The report says governments must ensure greater competition and help build an infrastructure that can maintain a competitive industry "from the farm gate to the domestic consumer and the international market."

The report's conclusion is that new private farms must be nurtured, along with competitive agricultural trading firms, so that producers can profit from their labor.

The findings have important implications for Central Asian republics such as Uzbekistan and Turkmenistan that are only now beginning to consider reforms for their inefficient state farms.

The OECD says that privatization across the region, from Slovakia and Bulgaria to Russia, has not broken up most of the large inefficient farms left over from the Soviet era. Rather, the large farms are now dependent on leasing their land from hundreds of small owners.

High start-up costs and a lack of financing have made it difficult for many new landowners to break away and start independent farms. Others worry about angering the managers of their old state farms -- managers who still have strong influences in rural economies across Eastern Europe and the former Soviet republics.

The OECD says real competition has been slow to emerge at food processing plants, too. It says that's because many of the newly-privatized industries have retained their dominant market positions at both the local and national levels.

Bulgaria is a worst-case scenario, depicting what the OECD calls a "policy failure" that borders on a policy void. Across the country, private farmers are trapped in a system best described as a kind of "nomenklatura feudalism."

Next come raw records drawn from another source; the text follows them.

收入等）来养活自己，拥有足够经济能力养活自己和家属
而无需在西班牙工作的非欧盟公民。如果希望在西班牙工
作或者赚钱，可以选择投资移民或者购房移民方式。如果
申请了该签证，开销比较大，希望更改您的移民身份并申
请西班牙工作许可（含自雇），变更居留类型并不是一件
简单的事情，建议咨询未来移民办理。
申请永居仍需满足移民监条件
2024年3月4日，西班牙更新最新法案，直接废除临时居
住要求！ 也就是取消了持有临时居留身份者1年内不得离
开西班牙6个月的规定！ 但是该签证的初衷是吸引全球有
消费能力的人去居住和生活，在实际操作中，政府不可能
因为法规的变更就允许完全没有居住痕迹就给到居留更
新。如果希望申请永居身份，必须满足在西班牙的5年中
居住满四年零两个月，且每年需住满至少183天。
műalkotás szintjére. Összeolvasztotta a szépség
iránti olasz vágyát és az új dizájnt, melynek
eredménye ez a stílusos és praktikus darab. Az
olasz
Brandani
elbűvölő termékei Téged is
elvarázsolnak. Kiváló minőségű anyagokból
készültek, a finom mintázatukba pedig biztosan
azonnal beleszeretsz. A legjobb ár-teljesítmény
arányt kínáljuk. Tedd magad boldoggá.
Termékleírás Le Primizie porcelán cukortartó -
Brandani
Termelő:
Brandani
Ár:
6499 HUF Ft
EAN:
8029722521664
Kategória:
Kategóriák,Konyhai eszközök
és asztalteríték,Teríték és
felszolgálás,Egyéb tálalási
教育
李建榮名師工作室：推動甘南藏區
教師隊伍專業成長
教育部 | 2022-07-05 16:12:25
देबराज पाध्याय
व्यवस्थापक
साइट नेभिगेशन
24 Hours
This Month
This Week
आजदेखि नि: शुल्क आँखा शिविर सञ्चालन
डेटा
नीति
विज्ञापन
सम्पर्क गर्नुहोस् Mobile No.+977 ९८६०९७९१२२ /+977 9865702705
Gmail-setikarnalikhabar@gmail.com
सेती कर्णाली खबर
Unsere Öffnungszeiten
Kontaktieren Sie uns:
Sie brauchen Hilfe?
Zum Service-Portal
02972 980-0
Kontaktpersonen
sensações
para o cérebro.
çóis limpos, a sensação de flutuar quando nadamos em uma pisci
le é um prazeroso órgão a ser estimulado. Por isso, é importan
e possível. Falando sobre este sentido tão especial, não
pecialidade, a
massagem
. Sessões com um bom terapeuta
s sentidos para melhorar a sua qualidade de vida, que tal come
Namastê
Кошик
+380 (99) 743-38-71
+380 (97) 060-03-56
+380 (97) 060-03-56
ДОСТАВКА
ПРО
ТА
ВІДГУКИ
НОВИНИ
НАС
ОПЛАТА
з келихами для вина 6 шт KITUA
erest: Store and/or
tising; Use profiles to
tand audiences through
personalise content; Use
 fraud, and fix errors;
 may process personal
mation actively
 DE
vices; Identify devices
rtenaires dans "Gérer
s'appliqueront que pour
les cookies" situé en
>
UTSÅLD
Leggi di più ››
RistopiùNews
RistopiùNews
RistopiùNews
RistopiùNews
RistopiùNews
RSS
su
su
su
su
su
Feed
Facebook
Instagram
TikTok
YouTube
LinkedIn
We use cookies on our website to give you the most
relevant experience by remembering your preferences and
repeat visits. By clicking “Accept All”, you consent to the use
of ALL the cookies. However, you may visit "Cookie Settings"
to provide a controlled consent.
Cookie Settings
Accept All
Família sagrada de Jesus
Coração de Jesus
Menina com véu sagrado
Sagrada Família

The farmers complain that only individuals with close ties to the former Communist ruling elite have been able to get bank loans to buy off key state processing plants. Meanwhile, those who received land through restitution and managed to start their own farms are now forced to sell their harvests to monopoly trade firms. These firms are usually led by former members of the Communist nomenklatura and they offer prices far below the world market.

As a result, more and more Bulgarian farmers say they will not plant next year. The corrupted reforms already have led to bread shortages in a country that traditionally has been a grain exporter.

In Serbia, too, bread shortages are forecast for next year as more farmers refuse to plant grain. Serbian farmers also complain that they can't get fair prices from state purchasing agencies. As was the case in Bulgaria last year, nomenklatura interests in Serbia reportedly have profited from exporting the state grain reserves.

The private businessmen responsible for decimating Bulgaria's agricultural sector are mostly linked to the former governing Socialist Party. With the recent collapse of the Socialist government, there has been public outcry for criminal prosecutions.

The lesson from the Bulgarian crisis is that private farmers must have access to a competitive marketplace where they can sell their harvests for a profit. This means eliminating policies that favor monopolist trade firms. It also means cutting exclusive export privileges that foster such monopolies.

Analysts say Uzbekistan's leaders should keep in mind that one key measure of agricultural reform is to compare domestic prices against world prices.

The OECD says that when the price difference is concentrated between what it calls "the farm gate" and domestic wholesale markets, producers are, in effect, subsidizing consumers. Ultimately, productivity is stifled because farmers are discouraged from investing in new equipment and other improvements.

This lack of profit motive was sited more than 20 years ago by former U.S. Secretary of Agriculture Earl Butz as the underlying reason behind the failure of collective Soviet-era farms.

In 1977, when the United States exported millions of dollars of grain to Moscow, Butz told farmers in Illinois that the deal was proof of the superiority of private agriculture and the free market.

Butz said rewards for greater productivity ensure that Illinois farmers will go to the barn at 3 a.m. on a cold January morning to nurse a sick piglet back to health. Without a profit motive, Butz said, Soviet farmers simply let the pig die.

This is part three of a four-part series on agricultural reform in Eastern Europe and the former Soviet republics.